Je vois avec tristesse notre insensibilité collective, notre indifférence, notre résignation qui s’étendent sur une large partie de la société, peu à peu, telle une tache d’encre tombée sur le sol. Le pire est notre état d’âme et de corps accoutumé, rendu accoutumé ; il ne reste plus trop de possibilités pour qu’un soutien social puisse être porté aux Kurdes ; le soutien qu’ils-elles attendent de nous à juste titre, et il faut l’avouer, qu’ils-elles méritent, sortant des décombres poussiéreux de leurs vies de souffrances abattus sur leur tête, se transformant en une montagne de chair ; en résistant ruelle par ruelle, avenue par avenue, place par place, quel que soit le prix à payer, contre les illégalités interminables du pouvoir cruel et de l’Etat au visage haineux ; et en essayant de faire entendre au niveau mondial, tous les assassinats de Droit, commis avec préméditation contre tous leurs représentantEs politiques, à commencer par leur charismatique leader. J’en témoigne de près.
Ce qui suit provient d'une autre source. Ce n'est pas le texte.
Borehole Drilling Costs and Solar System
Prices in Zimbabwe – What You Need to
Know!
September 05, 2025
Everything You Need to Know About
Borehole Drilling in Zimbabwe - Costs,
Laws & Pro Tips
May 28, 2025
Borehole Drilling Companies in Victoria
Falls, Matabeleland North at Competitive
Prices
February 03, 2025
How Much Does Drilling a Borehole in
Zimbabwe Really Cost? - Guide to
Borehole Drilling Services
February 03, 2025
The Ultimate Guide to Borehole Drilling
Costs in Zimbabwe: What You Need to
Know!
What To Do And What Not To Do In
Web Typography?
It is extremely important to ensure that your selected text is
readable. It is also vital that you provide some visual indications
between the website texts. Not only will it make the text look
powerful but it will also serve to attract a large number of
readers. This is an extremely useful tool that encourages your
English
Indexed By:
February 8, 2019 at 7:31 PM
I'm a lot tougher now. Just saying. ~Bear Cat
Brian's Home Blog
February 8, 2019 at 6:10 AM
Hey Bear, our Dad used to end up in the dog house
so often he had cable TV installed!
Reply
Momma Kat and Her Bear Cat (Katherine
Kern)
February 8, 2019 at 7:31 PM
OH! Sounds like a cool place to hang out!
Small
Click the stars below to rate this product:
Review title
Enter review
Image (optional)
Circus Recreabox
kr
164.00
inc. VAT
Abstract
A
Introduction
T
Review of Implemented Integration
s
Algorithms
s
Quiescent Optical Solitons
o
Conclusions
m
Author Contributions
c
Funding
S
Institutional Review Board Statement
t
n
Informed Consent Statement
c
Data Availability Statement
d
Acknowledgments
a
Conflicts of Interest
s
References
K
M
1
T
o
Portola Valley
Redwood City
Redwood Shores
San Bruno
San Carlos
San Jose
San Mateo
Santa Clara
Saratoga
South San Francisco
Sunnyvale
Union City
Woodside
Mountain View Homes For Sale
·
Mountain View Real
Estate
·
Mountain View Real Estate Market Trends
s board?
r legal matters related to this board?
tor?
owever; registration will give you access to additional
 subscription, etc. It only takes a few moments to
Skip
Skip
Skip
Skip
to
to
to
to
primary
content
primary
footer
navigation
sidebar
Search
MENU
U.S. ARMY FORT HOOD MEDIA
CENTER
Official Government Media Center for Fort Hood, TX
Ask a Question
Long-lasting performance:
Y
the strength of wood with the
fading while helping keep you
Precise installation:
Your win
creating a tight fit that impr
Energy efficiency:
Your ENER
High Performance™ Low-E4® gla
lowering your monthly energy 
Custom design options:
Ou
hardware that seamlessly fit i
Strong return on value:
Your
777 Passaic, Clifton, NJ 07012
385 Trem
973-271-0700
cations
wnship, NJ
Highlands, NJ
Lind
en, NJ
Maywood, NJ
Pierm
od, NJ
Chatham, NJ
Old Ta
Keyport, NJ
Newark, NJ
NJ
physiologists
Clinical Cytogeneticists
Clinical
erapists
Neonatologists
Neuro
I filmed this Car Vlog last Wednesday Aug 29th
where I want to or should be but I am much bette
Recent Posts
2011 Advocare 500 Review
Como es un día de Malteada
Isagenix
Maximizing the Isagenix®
Car le pouvoir actuel en Turquie, qui a découvert depuis longtemps que les gens du pays n’ont guère à faire des droits, du Droit, de la démocratie et des libertés, particulièrement lorsqu’il est question de Kurdes, d’Alévies, de non-musulmans, nous a prouvé maintes et maintes fois, en produisant des politiques à partir de haines historiques, sectaires et racistes instillées dans l’ADN des Turcs musulmans, sans différencier entre croyants ou kémalistes, qu’il est extrêmement habile à maximiser ses propres objectifs politiques et économiques.
En partant de là, même si le tableau parait grave pour les Kurdes, je pense que ce peuple, qu’en vérité on a essayé de “mettre à genoux”, “de faire rentrer en ordre”, mais cela n’a jamais réussi, et qui est constitué, de la tête aux pieds, de détermination et d’entêtement, n’est pas seul et sans espoir, comme on le pense, on l’espère, on le planifie, pour être bousculé, molesté. Je pense que leurs regards remplis de souffrances, de reproches, de colère filtrée d’une vie digne qui, pendant des années, leur a été transfigurée en enfer, seront la matière première, ciment de leur posture déterminée. Je ressens que cela peut être une possibilité de nous échapper du cercle sanglant de ce pays sans espoir qui se débat désespérément dans le terrible marais du racisme et du confessionnalisme sectaire, dans lesquels, plus il se débat, plus il s’enfonce dans les profondeurs, que cela peut être pour nous, de l’espoir, même un brin, d’une respiration humaine.